Amtrak’s Empire Builder passenger rail service, which passes through the Twin Cities, suffered the biggest drop in ticket revenue this year of any of the 15 major lines on its national network.

The $4 million setback accounted for a large share of the $13 million drop collectively among the national lines, including such iconic services as the City of New Orleans.

Cheaper gas is partly to blame, having hurt public transportation of all kinds in recent years.
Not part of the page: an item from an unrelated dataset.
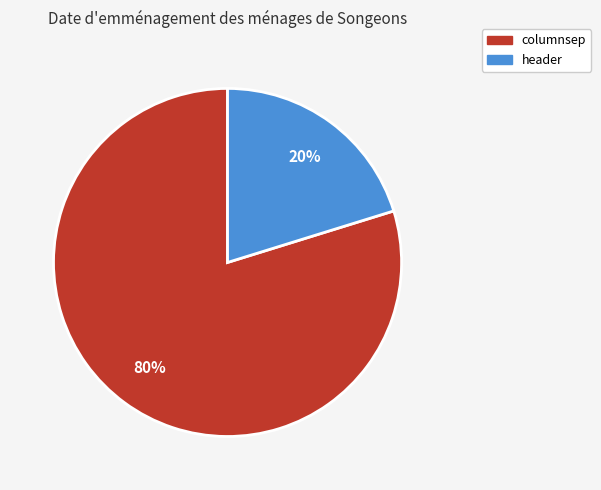

Which slice represents more than half of the pie?

columnsep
But the Empire Builder has suffered as well from delays caused by trains serving the oil boom in North Dakota.

“We’ve had some tough operating years,” said Marc Magliari, Amtrak regional spokesman in Chicago. “There was a lot of freight congestion in 2013, 2014.

“We’ve started to see improvements, but our on-time performance is still not what we’d like it to be, though it’s better than it was.”

The boom in the western North Dakota oil patch should have boosted the numbers; and indeed, Minot and Williston, N.D., have been second only to Chicago as origins and destinations for Minnesota riders.

But ridership along the Minnesota and Twin Cities portion of the line has been off substantially.

Since 2008, a year of severe spikes in gas prices, Minnesota ridership has fallen from nearly 200,000 to 136,000 in 2014. In the Twin Cities alone, ridership dropped from 138,000 to 90,000 during that same period, even as hundreds of millions of dollars have been invested in a highly praised renovation of Union Depot in downtown St. Paul.

Overall, Amtrak ridership dipped slightly this year, from 30.92 million passengers in fiscal 2014 to 30.88 million in fiscal 2015.

The Empire Builder’s ridership, however, fell by 3 percent in the same period, down to 438,000 passengers, according to an internal spreadsheet provided to the Star Tribune by Amtrak officials. That was the seventh fastest drop among the 15 lines on the national network.

Ticket revenue was down by $4 million, to $50.5 million, the biggest drop in dollar terms among the 15 lines. The percentage drop, 7.3 percent, was the third largest.

Amtrak, however, believes it’s recovering, Magliari said.

“We had strong gains in the last few months of the fiscal year as we had a more reliable, better product, and we expect to improve even more,” he said.